* [Task description]
From the listing below, set down exactly the lines between the one holding "626 341 8.82" and the one holding "443 201 187.5", inclusive. No other line is wanted.

* [Source data]
□ □ □ □

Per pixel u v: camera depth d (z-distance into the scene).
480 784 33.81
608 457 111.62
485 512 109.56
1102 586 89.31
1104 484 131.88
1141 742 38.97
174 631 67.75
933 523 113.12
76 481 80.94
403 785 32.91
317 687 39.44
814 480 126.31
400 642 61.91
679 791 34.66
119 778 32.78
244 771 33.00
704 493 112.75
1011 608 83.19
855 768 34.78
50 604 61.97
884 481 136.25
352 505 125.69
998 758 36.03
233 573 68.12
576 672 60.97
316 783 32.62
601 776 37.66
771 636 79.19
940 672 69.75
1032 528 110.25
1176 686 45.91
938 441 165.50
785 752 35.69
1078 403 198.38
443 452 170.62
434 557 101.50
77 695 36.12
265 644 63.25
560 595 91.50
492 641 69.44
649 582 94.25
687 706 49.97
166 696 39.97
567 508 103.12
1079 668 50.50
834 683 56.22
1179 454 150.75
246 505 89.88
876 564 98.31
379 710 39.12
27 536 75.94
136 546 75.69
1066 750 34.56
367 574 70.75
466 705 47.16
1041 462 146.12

□ □ □ □

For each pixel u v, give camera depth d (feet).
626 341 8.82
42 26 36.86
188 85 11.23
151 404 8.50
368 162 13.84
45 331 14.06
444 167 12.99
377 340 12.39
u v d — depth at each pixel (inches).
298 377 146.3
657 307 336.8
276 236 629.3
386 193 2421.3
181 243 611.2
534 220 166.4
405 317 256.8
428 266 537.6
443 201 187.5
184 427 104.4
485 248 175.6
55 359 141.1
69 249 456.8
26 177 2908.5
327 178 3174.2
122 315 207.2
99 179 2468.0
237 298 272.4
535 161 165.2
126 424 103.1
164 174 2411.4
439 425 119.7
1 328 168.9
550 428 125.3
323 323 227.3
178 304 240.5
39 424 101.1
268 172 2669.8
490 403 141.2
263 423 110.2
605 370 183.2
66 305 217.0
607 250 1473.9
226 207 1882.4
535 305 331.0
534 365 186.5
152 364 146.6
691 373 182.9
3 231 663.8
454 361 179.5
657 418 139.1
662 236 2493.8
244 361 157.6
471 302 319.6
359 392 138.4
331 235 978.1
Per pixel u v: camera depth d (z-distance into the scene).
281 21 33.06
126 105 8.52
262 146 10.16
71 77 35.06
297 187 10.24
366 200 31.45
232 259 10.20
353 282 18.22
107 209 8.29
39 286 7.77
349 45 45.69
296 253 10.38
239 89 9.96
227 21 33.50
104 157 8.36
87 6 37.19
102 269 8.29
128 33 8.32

□ □ □ □

* [Answer to this task]
626 341 8.82
42 26 36.86
188 85 11.23
151 404 8.50
368 162 13.84
45 331 14.06
444 167 12.99
377 340 12.39
u v d — depth at each pixel (inches).
298 377 146.3
657 307 336.8
276 236 629.3
386 193 2421.3
181 243 611.2
534 220 166.4
405 317 256.8
428 266 537.6
443 201 187.5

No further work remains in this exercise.